On Orkney – like manna to the world’s archaeologists – the massive Ness of Brodgar excavations opened up again this summer on this formidable Neolithic site, which would have served as a vast temple-like complex and may have attracted visitors from all over what is now Britain and Ireland around 5,000 years ago.
Recent finds here have included the fingerprints of two potters embedded in a clay vessel, a very human story found among the 88,000 pottery sherds retrieved from the six-acre site.
Most recent fingerprint analysis has found the pot was worked on by two adolescent boys, which straight away starts to sketch a picture of daily life at this enigmatic site.
If those interested need any gauge of interest in the Ness of Brodgar, up to 400 people a day visited the site a DAY for a glimpse of the archaeologists at work.
Over on Arran, archaeologists have been looking for the site of a possible cursus monument, a place of ritual and procession during the early Neolithic.
People are thought to have come from all over the island to build this site, that probably stretched almost one kilometre long.
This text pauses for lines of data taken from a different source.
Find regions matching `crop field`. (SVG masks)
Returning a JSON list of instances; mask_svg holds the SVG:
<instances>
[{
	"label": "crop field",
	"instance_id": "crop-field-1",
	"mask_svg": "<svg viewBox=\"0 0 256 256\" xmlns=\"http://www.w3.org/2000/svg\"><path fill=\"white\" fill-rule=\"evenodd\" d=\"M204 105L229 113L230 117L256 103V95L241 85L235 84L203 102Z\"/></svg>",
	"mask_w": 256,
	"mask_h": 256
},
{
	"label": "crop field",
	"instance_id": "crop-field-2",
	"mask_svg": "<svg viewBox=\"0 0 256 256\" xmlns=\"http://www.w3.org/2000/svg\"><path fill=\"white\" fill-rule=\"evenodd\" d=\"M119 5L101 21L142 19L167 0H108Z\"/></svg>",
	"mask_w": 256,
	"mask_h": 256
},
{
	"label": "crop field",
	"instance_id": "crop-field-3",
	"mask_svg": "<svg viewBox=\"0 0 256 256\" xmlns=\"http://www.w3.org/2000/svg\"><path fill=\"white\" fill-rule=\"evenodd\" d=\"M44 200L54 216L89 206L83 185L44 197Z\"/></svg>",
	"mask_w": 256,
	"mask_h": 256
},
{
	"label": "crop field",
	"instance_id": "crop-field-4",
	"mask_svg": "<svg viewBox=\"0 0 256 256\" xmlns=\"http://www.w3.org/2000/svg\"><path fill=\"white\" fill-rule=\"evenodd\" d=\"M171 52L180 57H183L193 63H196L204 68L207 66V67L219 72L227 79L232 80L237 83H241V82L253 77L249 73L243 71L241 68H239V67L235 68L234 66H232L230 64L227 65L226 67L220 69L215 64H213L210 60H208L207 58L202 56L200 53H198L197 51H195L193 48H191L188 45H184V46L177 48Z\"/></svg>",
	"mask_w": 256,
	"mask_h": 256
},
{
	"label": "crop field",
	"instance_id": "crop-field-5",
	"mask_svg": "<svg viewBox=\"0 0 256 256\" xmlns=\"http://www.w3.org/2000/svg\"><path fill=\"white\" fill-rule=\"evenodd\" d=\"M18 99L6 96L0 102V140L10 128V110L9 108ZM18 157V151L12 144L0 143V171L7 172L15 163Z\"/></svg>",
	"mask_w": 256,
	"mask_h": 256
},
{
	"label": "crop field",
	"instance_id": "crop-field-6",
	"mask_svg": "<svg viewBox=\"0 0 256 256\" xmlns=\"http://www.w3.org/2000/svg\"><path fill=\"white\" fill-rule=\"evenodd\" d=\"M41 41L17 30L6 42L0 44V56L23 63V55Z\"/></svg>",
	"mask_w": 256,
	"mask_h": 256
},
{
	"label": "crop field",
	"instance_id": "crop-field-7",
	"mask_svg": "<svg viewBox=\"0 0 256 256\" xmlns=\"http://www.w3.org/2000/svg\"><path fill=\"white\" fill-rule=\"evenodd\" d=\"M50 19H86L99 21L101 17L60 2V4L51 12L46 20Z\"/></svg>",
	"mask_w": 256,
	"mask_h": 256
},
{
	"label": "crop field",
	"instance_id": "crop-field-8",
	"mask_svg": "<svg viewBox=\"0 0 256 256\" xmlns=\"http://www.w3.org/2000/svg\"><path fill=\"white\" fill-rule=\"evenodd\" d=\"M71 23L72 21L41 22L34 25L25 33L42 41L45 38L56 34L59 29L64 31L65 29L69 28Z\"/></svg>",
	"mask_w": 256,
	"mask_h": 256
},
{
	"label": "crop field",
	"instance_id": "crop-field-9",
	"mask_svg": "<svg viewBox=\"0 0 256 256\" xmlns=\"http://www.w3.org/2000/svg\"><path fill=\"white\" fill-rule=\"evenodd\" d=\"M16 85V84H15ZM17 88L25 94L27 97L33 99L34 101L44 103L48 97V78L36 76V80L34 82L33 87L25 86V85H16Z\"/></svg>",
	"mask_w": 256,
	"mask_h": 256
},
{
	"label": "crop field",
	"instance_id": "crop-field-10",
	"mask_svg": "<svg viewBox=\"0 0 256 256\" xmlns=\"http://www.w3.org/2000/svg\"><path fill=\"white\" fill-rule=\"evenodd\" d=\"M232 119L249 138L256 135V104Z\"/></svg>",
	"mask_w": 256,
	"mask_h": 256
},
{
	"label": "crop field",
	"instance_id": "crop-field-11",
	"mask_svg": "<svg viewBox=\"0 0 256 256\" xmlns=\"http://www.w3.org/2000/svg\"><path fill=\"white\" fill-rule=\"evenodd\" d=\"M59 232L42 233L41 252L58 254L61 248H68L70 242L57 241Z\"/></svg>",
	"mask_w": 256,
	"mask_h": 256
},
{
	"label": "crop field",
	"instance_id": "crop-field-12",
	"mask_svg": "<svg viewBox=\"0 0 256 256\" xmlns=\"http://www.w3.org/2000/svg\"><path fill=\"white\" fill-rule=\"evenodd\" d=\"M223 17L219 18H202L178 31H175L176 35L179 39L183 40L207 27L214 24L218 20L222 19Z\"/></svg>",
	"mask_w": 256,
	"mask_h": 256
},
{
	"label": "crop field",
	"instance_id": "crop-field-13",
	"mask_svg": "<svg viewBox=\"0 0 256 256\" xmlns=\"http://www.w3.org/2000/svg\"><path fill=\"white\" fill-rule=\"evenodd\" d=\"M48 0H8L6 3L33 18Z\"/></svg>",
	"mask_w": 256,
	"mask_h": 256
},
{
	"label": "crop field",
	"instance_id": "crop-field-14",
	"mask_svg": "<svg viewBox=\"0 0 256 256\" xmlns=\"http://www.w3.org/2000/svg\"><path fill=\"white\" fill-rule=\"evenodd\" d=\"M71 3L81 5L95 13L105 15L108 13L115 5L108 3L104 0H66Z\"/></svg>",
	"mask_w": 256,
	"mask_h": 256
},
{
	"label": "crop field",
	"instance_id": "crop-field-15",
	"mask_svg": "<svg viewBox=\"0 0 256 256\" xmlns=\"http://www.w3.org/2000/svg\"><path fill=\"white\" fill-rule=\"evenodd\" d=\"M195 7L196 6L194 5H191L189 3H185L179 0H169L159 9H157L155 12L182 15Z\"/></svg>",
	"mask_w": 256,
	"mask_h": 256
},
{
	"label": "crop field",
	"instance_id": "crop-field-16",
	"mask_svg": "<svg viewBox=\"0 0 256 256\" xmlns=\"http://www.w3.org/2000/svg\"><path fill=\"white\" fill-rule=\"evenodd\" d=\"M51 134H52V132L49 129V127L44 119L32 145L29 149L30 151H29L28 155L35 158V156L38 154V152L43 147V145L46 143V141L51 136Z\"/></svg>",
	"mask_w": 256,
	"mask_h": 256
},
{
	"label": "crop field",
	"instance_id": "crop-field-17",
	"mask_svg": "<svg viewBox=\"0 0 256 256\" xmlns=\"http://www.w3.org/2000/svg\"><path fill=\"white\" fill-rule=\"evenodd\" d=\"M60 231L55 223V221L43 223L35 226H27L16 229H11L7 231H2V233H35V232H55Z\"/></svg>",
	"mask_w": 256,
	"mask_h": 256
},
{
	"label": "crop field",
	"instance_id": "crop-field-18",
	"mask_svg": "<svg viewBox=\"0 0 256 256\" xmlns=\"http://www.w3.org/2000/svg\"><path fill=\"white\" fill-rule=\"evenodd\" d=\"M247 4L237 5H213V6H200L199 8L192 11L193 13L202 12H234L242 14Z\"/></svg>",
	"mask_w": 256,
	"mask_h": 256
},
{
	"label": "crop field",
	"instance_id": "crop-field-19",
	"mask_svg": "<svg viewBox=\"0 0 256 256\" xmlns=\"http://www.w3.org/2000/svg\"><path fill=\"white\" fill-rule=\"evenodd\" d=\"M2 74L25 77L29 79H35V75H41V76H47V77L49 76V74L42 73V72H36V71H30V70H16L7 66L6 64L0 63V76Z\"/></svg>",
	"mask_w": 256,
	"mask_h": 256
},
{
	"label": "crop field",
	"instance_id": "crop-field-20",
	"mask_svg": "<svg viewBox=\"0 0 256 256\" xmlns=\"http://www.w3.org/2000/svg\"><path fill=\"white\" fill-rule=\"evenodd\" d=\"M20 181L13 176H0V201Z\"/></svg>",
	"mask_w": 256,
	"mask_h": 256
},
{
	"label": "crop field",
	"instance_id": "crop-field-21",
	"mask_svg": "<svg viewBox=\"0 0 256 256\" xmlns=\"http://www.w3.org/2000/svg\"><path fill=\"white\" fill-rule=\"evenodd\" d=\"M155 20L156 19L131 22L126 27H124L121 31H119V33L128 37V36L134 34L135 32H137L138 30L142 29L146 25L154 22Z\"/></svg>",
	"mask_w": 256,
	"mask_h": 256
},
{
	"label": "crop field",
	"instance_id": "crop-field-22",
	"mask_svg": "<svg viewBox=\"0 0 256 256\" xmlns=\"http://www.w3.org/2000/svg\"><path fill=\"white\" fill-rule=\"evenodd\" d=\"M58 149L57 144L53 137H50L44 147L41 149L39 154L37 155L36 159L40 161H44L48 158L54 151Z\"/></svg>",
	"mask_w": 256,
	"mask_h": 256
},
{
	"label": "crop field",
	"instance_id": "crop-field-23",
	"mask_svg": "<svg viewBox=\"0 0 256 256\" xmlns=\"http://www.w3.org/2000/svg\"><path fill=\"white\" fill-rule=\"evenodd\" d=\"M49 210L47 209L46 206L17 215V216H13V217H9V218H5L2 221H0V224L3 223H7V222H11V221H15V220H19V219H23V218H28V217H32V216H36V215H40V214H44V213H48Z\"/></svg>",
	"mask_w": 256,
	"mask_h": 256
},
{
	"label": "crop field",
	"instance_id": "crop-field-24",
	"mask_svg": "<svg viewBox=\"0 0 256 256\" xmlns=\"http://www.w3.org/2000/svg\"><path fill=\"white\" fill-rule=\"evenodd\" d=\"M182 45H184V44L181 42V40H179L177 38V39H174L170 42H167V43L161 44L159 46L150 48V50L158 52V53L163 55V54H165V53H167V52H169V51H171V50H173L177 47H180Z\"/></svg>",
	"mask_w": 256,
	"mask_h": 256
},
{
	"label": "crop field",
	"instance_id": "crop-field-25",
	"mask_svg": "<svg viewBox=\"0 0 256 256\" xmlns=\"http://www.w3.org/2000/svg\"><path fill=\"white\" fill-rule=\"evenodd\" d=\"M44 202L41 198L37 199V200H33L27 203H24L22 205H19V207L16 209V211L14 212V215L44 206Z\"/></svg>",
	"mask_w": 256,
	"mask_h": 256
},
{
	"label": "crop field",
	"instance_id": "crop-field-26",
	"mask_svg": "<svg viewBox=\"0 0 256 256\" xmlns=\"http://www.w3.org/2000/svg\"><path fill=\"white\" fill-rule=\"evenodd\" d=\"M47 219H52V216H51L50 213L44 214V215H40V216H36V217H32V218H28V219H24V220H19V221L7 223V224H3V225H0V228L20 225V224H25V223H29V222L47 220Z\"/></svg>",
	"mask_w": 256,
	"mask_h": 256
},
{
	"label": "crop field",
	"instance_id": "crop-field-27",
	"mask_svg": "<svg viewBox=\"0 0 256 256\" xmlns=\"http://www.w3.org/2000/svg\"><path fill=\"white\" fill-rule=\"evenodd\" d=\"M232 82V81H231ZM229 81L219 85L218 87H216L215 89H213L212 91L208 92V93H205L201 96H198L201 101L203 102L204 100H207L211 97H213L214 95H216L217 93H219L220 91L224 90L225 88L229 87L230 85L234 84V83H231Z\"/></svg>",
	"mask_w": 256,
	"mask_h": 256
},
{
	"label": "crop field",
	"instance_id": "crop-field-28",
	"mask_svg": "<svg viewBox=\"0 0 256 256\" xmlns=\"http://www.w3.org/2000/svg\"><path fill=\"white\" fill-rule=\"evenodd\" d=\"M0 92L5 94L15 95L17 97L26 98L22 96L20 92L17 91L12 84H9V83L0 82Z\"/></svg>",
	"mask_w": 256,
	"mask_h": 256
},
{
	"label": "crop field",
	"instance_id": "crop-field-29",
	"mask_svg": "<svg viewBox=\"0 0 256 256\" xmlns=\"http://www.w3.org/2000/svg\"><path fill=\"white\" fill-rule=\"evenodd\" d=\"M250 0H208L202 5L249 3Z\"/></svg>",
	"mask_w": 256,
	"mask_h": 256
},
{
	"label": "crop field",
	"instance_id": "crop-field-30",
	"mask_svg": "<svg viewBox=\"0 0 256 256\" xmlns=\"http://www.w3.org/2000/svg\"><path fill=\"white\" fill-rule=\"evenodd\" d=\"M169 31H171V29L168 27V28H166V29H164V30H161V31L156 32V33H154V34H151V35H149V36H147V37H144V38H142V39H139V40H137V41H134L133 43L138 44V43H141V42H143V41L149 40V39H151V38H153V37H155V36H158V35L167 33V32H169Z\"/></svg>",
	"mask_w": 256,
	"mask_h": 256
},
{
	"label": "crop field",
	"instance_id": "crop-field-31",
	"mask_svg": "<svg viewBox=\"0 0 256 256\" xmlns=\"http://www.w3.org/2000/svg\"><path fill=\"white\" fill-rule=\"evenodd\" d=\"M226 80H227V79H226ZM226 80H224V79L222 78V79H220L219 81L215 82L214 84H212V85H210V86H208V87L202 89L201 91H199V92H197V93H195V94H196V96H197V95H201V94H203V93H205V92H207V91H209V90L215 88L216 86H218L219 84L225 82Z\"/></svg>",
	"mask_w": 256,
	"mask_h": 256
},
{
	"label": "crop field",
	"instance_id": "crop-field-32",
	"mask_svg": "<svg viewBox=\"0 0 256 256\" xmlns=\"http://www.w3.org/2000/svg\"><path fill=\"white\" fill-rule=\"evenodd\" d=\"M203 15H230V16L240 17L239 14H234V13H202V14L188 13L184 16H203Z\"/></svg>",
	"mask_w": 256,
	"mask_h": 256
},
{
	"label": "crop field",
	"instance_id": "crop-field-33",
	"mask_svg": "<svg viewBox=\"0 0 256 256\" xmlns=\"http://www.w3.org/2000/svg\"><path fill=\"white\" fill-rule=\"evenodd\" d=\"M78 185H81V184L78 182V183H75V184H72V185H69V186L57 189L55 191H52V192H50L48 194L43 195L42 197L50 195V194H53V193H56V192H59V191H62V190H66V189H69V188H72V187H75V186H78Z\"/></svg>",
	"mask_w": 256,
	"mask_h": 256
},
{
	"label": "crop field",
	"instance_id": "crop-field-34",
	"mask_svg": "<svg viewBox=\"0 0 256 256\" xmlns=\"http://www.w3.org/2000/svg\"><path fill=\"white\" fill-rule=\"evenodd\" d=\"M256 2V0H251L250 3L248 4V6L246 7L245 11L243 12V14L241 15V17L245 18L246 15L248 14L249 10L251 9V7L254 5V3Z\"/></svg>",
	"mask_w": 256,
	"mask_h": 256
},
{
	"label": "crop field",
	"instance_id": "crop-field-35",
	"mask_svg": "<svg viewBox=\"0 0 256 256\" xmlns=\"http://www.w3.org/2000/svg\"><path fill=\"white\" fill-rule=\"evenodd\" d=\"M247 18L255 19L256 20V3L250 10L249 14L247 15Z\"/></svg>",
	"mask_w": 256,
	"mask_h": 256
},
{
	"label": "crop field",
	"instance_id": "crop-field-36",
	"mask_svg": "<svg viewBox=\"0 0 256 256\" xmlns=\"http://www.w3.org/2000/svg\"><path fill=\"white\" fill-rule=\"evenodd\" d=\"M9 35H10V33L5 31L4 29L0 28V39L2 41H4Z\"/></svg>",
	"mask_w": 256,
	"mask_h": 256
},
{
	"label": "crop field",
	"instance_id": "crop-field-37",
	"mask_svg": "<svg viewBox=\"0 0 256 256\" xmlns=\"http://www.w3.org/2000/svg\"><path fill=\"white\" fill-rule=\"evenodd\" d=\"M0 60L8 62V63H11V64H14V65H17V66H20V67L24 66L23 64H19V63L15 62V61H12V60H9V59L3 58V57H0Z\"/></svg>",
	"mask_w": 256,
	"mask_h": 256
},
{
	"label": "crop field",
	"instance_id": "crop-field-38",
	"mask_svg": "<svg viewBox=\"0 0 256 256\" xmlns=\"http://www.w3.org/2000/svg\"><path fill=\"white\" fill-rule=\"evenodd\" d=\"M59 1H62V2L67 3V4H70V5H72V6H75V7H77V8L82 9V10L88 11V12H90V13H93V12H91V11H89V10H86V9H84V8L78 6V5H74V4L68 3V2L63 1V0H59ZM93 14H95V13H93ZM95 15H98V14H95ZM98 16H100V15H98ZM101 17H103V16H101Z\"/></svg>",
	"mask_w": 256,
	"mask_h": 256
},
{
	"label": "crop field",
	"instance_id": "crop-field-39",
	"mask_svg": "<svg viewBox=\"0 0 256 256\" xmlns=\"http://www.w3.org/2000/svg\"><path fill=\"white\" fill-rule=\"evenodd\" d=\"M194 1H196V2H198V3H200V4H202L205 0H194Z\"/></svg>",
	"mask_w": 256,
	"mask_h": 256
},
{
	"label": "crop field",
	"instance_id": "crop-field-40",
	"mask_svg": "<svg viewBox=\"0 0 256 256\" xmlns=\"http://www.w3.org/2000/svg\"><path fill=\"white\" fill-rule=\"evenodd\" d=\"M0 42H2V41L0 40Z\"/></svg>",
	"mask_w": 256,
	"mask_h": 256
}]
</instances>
Some of the earliest cursus monuments were made of wood and set on fire as the gathering peaked. What a sight that must have been.
The possible site was discovered by a LIDAR scan of the island, which uses laser measurements to build up an impression of the subject. The most modern imaging techniques are revealing previously unknown details of the deep past.
Archaeological research and vision is thriving in Scotland and is helping to develop the ever evolving understand of our country’s past.
The work of archaeologists also underpins many of the heritage attractions which continue to draw huge numbers of tourists to Scotland.
We should all support them as they continue to dig deep into our back story. We all benefit when that back story is enriched.